Weaving kimono cloth the old-fashioned way at Tomihiro

Photo credit: Derek Yamashita

Few of us will ever need to think about how kimono cloth is made, but for a master artisan at 26th-generation kimono atelier Tomihiro (one of Japan’s top three kimono producers), that’s all they think about every day. The setup alone is remarkable — huge wooden foot-operated treadle looms with a dozen moving parts each, thousands of multi-coloured strings of yarn precisely, painstakingly hand-threaded to form beautiful patterns when woven.

The actual weaving process is even cooler to watch, a stunning feat of hand-foot coordination. The craftsperson’s hands blur as they fling threaded shuttles left and right while working the pedals that slide the threads into place. Before our eyes, a bolt of cloth starts to take shape.  

Besides learning about how a kimono is made from start to finish, part of our visit to Tomihiro includes weaving a coaster. They’ve already set up the base threads on the loom. We choose two colours from a selection of vibrant silk yarn, and under the guidance of one of the artisans, learn exactly how much coordination it takes to weave cloth with pedals, shuttle and reed. Once we get the hang of it, weaving turns out to be immensely meditative, the clack-clack-clacking sounds of the loom sending us into a peaceful flow state. Before we know it, we’ve finished weaving our coaster. 

Red-handed: the art of safflower dyeing

Photo credit: Derek Yamashita

Weaving cloth is one thing, but where do the threads come from? As it turns out, the silk threads are locally made in Yamagata, and they’re dyed in-house at Tomihiro by the same artisans. Using a mix of organic materials—extracted from plants like indigo, safflower, cherry blossom branches, and more—soft silk threads are transformed into a rainbow range of shades from russet to sky blue. 

As an alternative (or addition!) to coaster weaving, you can try out the art of benibana-zome or safflower dyeing, which has traditionally been associated with the Yamagata area. Locally-grown golden safflowers are harvested and fermented into little red ‘cakes,’ which, when reconstituted in water, yield a lustrous red dye that transforms white silk threads into shades of red and pink, all the way from cotton candy to blood red. 

Many ways with clay: a Hirashimizu-yaki workshop

If you’re keen to extend your crafting hours, a short stumble up the road from Tomihiro’s weaving atelier is the charming little village of Hirashimizu, located on the edge of Yamagata City. Once famous for its warm, elegant ceramics, today there are two studios in Hirashimizu still actively producing pottery with clay from Chitoseyama, the local mountain near the village. 

Part of the ‘Old Side of Yamagata’ offerings include the option to take a ceramics workshop at Shichiemongama, a seventh-generation 150-year-old artisan kiln in the village.
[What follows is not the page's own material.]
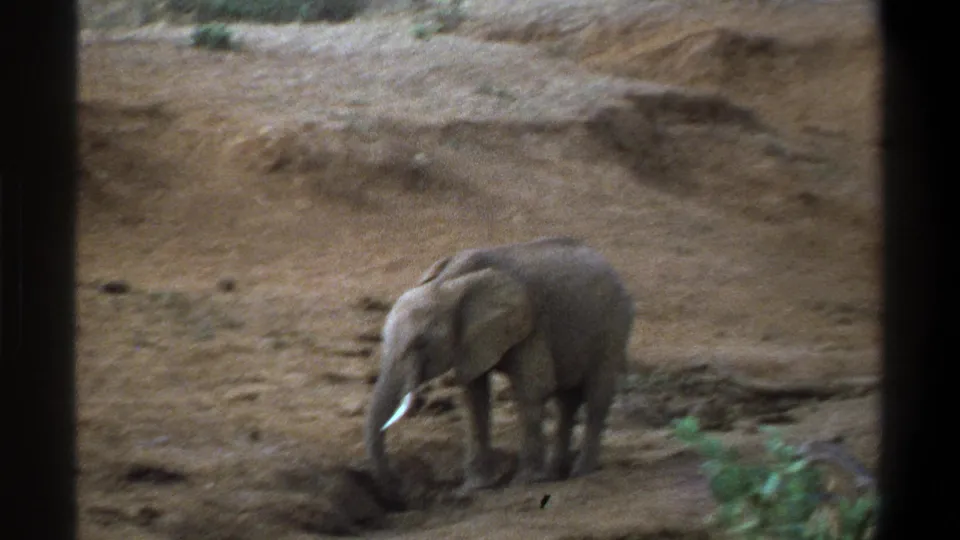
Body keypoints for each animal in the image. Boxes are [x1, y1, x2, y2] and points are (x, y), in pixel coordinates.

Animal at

You’re not just looking at the showroom and kiln, as interesting as they are. One of their craftspeople will walk you through what they do, and personally instruct you on how to make your own bowl, plate, sake cup or mug with a simple standing pottery wheel. Making something by hand is incredibly soothing, and playing with clay is an especially therapeutic break from routine. Afterwards, they’ll fire your creation in the kiln with your glaze of choice and post it to you! 

As a bonus, you can pair your ceramics workshop with a sake tasting at La Jomon, a sleek little sake boutique specialising in rare local sake, located just up the road from Shichigaemon. Your only problem will be deciding how much of your suitcase you want to fill with sake once you’re done.